Song by The Beau Brummels

from the album Triangle
- Released: 1967
- Genre: Rock
- Length: 2:05
- Label: Warner Bros.
- Songwriter: Randy Newman
- Producer: Lenny Waronker

= Old Kentucky Home =

1967 song written by Randy Newman

"Old Kentucky Home" is a song written by Randy Newman. It was first released by the Beau Brummels on their 1967 album Triangle, Newman released his own version on his 1970 album 12 Songs. It was also covered by several artists, including Johnny Cash, whose version charted on the Billboard Hot Country Singles chart in 1975. Cash released the song under the title "My Old Kentucky Home (Turpentine and Dandelion Wine)".

==Lyrics and music==
The lyrics of "Old Kentucky Home" mock hillbilly stereotypes. The singer describes how he enjoys drinking dandelion wine and shooting birds off of a telephone wire, how his sister grew fat rather than tall and his parents don't let her out much except at night, and how his brother gets drunk and would whup his woman until she went away. The singer ends each verse by assuring the listener that he doesn't care that his family is falling apart because he's all right.

The song's chorus quotes the line "Oh, the sun shines bright on / My old Kentucky home" from Stephen Foster's song "My Old Kentucky Home". Foster's song had been originally published as a minstrel song. This tied in to what music critic Robert Hilburn noted as a theme of the song: "how racial and class stereotyping had always been an accepted part of American pop music." While Foster's song is about a slave who has had to abandon his home, possibly inspired by Uncle Tom's Cabin where Tom's owner has to liquidate his assets, Newman biographer Kevin Courrier described Newman's version as "an updated booze-soaked portrait of that idyllic abobe." Courrier says of the chorus that "Newman paints such a ridiculous picture of family dysfunction that when he gets to the chorus, Foster's words are not only stripped of their longing for home, they're transformed ironically into denial of one."

Thousand Oaks Star critic Bob Baker noted that while the song is nothing like Foster's classic song, it is similar to Foster's song in that "it relates to life in a Kentucky home but it's not very complimentary." Newman himself said of the song:
The funniest part of the song is taken from Stephen Foster – the "sun shines bright". Now it was probably about "pickaninnies" or "darkies" at some point. It's about mountain people's ignorance or making fun of people who think that's funny. It's a good song because Stephen Foster wrote the hook.

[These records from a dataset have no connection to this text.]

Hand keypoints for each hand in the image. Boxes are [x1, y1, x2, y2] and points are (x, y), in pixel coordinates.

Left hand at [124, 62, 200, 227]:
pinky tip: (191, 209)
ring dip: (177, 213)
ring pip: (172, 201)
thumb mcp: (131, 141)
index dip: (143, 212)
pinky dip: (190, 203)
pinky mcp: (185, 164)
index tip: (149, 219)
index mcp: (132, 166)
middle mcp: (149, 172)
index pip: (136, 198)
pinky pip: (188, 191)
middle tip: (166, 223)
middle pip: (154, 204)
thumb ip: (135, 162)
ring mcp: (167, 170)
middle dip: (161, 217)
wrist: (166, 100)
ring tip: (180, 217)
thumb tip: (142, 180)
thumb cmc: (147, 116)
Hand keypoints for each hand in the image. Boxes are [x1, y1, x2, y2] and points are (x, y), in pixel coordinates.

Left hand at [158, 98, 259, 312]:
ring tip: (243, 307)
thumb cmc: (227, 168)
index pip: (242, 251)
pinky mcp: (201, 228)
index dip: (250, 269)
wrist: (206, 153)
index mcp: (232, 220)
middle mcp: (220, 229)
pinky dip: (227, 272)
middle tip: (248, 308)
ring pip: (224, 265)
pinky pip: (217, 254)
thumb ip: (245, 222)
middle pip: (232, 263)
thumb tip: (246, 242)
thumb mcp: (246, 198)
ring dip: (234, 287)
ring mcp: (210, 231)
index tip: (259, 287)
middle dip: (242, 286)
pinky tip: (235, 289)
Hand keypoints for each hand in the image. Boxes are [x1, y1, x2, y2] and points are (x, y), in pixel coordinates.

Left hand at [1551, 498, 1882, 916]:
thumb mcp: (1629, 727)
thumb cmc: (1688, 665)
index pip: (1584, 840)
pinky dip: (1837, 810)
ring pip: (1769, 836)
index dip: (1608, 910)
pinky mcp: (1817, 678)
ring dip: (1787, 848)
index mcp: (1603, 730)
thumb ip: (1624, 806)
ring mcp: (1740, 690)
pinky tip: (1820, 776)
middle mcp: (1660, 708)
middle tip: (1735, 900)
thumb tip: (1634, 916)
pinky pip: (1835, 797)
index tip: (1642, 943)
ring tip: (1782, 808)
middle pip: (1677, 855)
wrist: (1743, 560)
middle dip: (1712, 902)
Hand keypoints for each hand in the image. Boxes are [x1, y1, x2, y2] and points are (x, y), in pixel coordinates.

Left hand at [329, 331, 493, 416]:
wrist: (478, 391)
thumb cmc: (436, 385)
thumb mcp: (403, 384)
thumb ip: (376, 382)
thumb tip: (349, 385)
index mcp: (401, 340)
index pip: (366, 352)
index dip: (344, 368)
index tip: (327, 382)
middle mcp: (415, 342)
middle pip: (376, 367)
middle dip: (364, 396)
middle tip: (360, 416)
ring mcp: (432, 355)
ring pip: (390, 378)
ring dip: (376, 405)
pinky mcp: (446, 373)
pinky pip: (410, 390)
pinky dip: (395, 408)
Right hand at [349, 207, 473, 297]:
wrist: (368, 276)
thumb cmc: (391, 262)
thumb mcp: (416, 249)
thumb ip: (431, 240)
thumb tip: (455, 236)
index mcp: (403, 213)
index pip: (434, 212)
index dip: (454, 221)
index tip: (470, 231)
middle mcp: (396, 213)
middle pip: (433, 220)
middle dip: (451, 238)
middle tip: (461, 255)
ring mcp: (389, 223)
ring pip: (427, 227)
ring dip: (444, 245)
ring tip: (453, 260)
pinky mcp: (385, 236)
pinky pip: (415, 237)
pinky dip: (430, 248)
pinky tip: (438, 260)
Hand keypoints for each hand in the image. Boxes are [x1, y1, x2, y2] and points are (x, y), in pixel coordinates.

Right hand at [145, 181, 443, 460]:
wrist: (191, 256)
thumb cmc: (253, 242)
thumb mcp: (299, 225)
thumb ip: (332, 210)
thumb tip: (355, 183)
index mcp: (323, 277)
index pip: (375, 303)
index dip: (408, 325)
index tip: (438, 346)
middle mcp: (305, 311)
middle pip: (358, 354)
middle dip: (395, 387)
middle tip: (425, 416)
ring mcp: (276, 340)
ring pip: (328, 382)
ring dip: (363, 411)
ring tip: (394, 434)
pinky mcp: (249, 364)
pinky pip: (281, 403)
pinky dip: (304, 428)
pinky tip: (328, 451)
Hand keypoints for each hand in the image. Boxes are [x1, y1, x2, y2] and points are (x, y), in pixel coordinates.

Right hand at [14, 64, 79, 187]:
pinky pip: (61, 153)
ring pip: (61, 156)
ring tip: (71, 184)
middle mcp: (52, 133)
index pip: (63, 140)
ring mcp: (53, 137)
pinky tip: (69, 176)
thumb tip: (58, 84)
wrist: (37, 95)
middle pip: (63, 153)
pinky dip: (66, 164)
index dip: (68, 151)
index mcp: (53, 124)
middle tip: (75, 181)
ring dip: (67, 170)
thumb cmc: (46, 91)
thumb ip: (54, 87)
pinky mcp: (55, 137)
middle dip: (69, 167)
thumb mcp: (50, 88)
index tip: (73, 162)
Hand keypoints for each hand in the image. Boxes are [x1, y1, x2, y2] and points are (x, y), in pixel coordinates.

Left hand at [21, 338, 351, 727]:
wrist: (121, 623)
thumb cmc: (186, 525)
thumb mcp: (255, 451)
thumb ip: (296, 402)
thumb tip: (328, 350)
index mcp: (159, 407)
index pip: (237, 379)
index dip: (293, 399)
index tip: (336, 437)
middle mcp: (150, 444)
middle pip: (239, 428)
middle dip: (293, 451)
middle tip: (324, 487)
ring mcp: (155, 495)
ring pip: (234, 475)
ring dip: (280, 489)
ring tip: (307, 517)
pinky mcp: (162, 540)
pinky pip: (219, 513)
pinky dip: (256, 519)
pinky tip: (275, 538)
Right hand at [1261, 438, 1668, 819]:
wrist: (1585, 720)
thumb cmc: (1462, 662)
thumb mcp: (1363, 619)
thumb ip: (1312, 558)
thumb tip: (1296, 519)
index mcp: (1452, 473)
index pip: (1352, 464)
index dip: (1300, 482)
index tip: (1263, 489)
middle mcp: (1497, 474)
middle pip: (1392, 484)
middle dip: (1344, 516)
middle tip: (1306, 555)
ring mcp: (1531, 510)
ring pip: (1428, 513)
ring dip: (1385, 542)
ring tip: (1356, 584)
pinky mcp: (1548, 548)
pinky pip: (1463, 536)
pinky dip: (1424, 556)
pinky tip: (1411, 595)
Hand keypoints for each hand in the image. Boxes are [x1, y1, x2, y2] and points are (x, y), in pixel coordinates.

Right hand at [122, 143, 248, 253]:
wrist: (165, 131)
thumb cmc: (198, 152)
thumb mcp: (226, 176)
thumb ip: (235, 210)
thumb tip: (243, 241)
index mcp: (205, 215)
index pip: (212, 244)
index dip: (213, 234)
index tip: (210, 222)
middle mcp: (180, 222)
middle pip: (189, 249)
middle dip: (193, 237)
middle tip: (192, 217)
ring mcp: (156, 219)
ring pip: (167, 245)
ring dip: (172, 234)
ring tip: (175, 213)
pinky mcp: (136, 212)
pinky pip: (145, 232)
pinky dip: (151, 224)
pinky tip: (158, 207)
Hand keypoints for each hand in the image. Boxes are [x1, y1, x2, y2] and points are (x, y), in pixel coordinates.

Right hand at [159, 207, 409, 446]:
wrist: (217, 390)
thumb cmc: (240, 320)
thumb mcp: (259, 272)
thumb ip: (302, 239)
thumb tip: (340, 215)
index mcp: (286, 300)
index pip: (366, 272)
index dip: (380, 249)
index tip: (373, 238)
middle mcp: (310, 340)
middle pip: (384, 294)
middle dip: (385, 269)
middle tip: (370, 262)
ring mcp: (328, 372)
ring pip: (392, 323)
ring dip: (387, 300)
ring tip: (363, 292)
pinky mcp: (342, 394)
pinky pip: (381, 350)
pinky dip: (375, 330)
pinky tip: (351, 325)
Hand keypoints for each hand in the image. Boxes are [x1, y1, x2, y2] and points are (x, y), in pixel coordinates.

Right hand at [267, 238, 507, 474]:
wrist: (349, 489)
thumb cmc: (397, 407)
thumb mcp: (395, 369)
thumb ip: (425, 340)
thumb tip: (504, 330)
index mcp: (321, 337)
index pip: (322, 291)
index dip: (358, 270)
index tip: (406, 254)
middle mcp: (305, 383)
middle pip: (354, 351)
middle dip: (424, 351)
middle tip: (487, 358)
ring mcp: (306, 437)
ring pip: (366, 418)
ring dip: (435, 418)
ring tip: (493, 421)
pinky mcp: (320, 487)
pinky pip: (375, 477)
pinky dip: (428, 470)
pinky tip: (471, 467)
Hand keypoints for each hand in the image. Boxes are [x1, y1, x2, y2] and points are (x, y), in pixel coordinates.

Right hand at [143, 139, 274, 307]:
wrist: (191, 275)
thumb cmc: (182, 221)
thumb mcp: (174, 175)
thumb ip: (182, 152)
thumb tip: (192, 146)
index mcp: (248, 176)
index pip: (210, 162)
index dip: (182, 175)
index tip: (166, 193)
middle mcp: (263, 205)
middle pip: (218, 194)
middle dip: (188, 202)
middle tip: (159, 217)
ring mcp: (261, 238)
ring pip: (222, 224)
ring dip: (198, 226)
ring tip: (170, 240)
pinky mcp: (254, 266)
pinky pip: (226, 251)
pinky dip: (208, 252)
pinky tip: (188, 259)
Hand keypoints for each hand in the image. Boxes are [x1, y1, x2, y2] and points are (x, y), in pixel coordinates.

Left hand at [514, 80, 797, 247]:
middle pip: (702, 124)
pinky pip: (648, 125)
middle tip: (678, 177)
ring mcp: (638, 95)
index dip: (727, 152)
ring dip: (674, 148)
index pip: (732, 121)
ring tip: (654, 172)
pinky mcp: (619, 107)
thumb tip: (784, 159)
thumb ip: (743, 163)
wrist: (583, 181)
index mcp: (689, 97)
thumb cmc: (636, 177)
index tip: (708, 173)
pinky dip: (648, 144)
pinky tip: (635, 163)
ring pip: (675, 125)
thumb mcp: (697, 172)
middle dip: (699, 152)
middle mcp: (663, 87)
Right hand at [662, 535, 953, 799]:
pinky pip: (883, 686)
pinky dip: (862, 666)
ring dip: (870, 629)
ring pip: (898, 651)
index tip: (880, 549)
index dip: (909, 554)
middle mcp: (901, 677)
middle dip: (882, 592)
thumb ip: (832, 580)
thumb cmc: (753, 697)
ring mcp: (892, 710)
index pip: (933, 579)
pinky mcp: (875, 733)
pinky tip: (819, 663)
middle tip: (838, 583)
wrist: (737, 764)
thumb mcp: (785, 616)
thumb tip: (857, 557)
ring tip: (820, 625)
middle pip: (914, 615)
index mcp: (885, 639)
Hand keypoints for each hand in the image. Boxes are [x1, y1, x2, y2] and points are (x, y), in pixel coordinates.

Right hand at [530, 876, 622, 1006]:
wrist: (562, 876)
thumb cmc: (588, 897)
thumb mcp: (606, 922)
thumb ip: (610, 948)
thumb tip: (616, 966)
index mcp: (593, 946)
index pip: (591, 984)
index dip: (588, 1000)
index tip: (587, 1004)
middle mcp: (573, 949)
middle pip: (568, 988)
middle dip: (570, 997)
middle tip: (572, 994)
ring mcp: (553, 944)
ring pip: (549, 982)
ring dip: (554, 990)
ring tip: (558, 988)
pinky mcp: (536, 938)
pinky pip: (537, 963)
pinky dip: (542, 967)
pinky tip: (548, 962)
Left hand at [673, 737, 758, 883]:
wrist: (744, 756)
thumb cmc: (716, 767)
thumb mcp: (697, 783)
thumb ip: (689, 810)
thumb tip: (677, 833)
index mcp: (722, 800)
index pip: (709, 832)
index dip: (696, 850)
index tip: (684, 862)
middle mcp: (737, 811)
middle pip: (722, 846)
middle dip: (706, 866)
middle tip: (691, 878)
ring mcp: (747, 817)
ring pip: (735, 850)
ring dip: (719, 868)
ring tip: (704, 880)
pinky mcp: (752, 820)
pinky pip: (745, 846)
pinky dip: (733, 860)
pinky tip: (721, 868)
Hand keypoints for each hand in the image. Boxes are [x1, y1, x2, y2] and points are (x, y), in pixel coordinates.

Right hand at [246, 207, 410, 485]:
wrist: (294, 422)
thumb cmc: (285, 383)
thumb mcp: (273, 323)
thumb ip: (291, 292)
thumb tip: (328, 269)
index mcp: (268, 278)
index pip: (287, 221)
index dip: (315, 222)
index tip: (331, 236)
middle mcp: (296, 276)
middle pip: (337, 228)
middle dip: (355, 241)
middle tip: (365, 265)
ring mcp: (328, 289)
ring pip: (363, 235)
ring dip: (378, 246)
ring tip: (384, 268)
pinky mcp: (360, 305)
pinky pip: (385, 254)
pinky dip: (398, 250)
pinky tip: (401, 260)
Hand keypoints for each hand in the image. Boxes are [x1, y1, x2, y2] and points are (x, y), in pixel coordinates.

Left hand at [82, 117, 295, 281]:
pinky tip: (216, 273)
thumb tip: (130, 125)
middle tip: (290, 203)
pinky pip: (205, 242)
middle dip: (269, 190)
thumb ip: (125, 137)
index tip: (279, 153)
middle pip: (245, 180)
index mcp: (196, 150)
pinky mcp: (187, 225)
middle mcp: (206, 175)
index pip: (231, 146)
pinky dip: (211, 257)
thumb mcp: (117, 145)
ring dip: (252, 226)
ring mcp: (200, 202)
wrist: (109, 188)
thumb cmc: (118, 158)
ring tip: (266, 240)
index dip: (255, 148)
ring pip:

The melody is built up from small pitch-range-motives. In Newman's version, Ry Cooder's slide guitar generates a country music feel. Reviewing Newman's version, Allmusic critic Matthew Greenwald described the music as providing a "cheery country & western musical backdrop" to the lyrics. Hilburn described the song as being "a sort of modern mixing of the Stephen Foster original and Erskine Caldwell's 'God's Little Acre' atmosphere."

==Versions==

The original version of "Old Kentucky Home" was released by the Beau Brummels on their 1967 album Triangle. Newman released his own version on his 1970 album 12 Songs. He also released a live version on his 1971 live album Randy Newman Live. Johnny Cash released a version on his 1975 album John R. Cash under the title "My Old Kentucky Home (Turpentine and Dandelion Wine)". This version was released as a single and reached number 42 on the Billboard Hot Country Singles chart.

==Reception==
Greenwald called "Old Kentucky Home" "an excellent example of" why Newman was "one of the finest storyteller/songwriters of his day." Fellow Allmusic critic Mark Deming called it "a hilarious and quite uncharitable look at life in the deep South." Courrier felt the song was "ingenious" because Newman doesn't reveal where his sympathies lie, comparing the song to some of Bob Dylan's work where "the listener can't be sure what he's taking in." Courrier also praised the song's vivid "sense of place". Baltimore Sun critic Bob Grover considered it his favorite song on 12 Songs while noting that Newman "uses several vocal tricks and turns without seeming the least bit affected." The Times (Trenton, New Jersey) critic Alan Edwards praised the song for being "painfully perverse".

"Old Kentucky Home" has been released on several of Newman's compilation albums, including the 1998 reissue of Lonely at the Top: The Best of Randy Newman and Guilty: 30 Years of Randy Newman.

The Georgia Humane Society criticized Cash for covering the song due to the line about "picking birds off the telephone lines with this gun of mine." In response, Cash promised to write a new song consistent with the humane society's viewpoint.